Many different strains of inbred mice, including ‘knock-out’ and ‘knock-in’ mice, have been developed for the investigations of cellular interactions, gene inactivation’s, etc. The role of a number of gene products has been elucidated by producing transgenic animals and studying the effect of the introduced genes.

Immunologists have developed many new techniques, including novel ways of producing a homogeneous immunoglobulin preparation, viz., monoclonal antibody, by using impure antigens. The development of these strictly defined reagents revolutionalized immunoassays and detection systems that employ antibodies.

Their potential in the treatment of infectious diseases, cancer patients, organ transplants, etc. is being actively investigated and a number of clinical trials have been performed. In addition to antibodies, other immunologically important molecules have been produced and are being developed as therapeutic agents.

The introduction of flow cytometry has revolutionized the analysis of cell populations and the use of polymerase chain reaction has increased the sensitivity of the detection of microorganisms.

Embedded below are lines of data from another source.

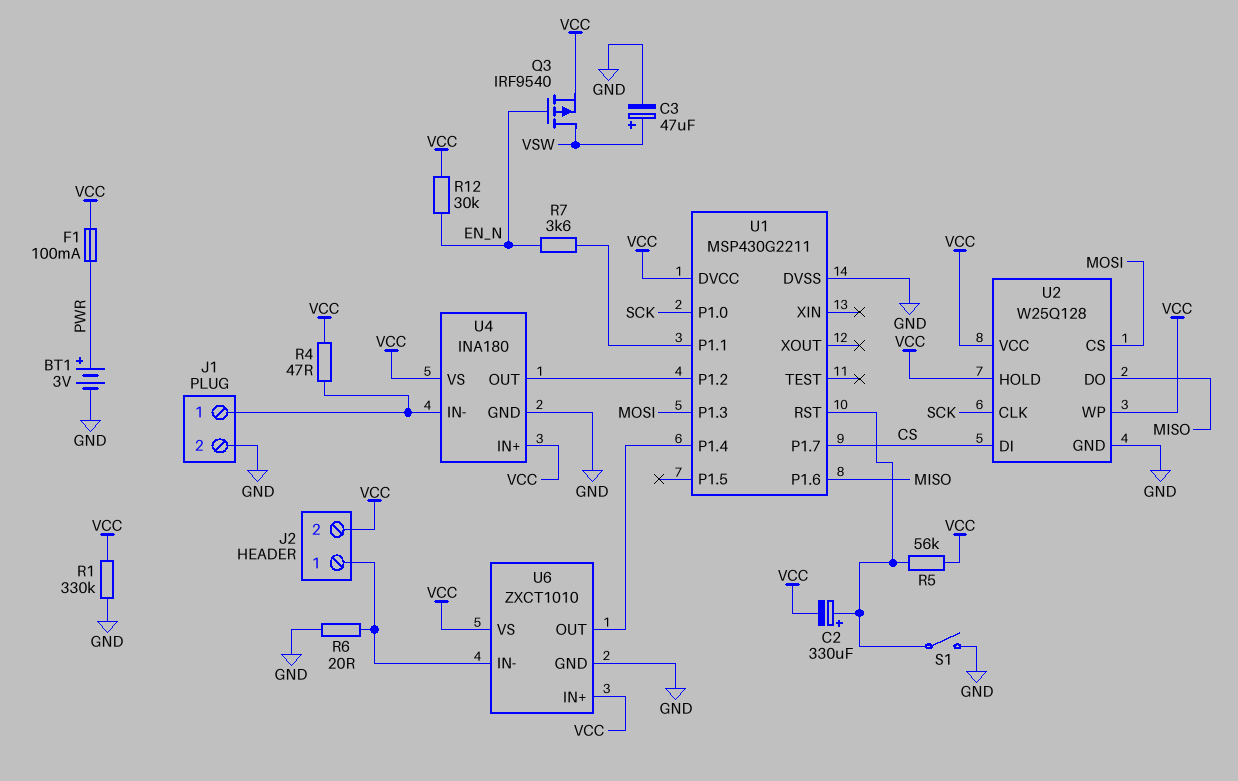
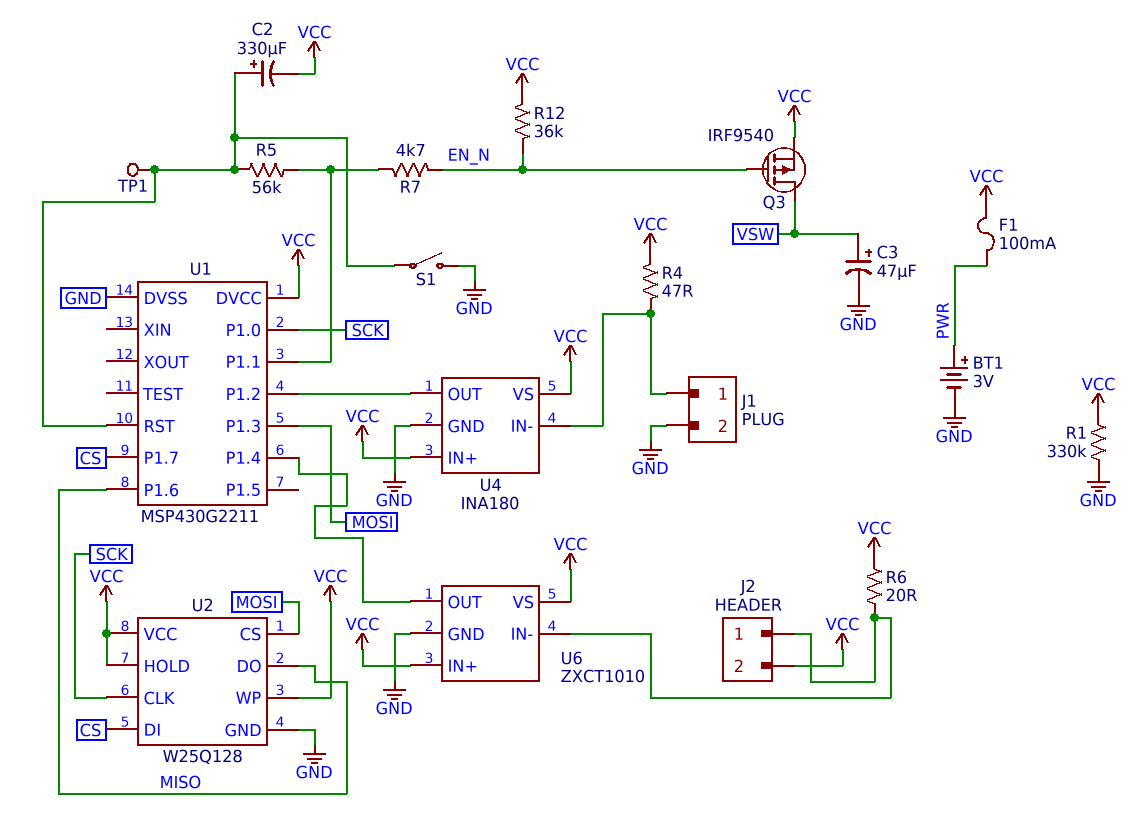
R5: 56k (U1/RST, VCC) -> 56k (U1/P1.1, U1/RST)
R6: 20 (GND, J2/1) -> 20 (J2/1, VCC)
R7: 3.6k (EN_N, U1/P1.1) -> 4.7k (EN_N, U1/P1.1)
R12: 30k (EN_N, VCC) -> 36k (EN_N, VCC)
TP1: none -> test point (U1/RST)

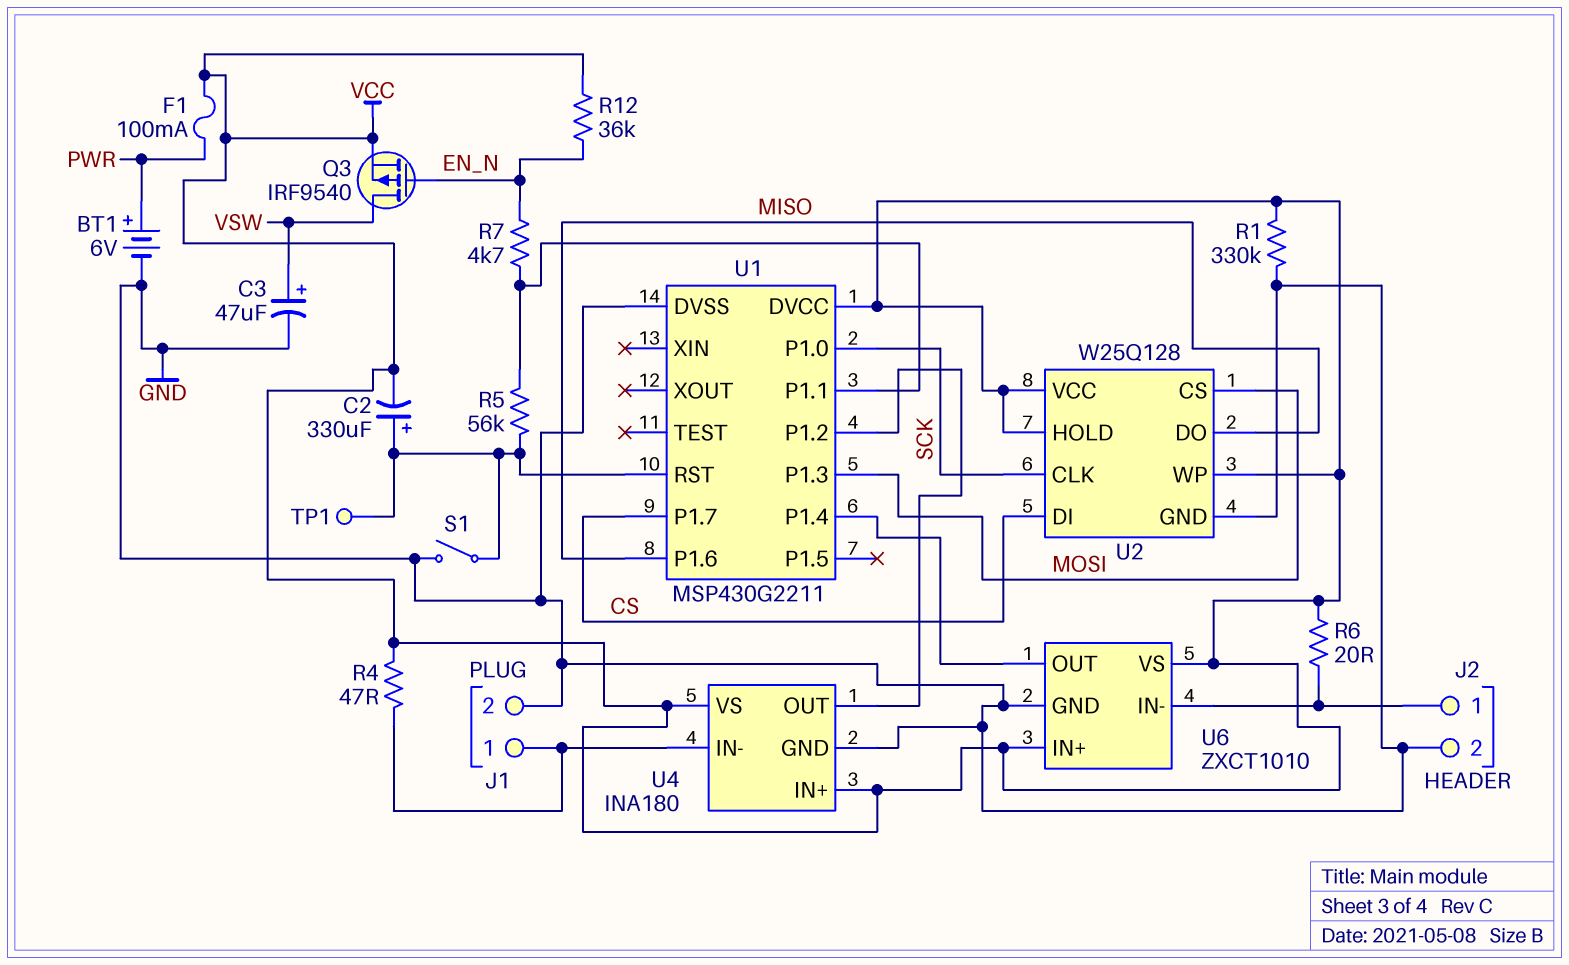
BT1: 3V (plus PWR, minus GND) -> 6V (plus PWR, minus GND)
J2 pin 2: VCC -> GND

The interplay between cells and molecules of the immune system is extremely complex. We are only now beginning to understand the intricacies of immune recognition. Some molecules appear to have many different functions depending on their location or the presence of other molecules.

The possibility of harnessing these powerful reagents to aid the elimination of not only pathogenic microorganisms, but also cancer cells is being actively pursued.

The ability to predict the minimum structures that can induce protective immunity will allow the development of more effective and safer vaccines. It may also become possible to develop novel ways of treating autoimmune diseases, allergic conditions and tumours, and to develop new strategies to reduce transplant rejection.

Thus it can be seen that immunity in its original meaning, referring to resistance to infections by means of a specific immune response, is only one activity of a complex system in animals.

The total activity of the cellular system is concerned with mechanisms for preserving the integrity of the individual with far-reaching implications in embryology, genetics, cell biology, tumour biology and many non-infectious disease processes.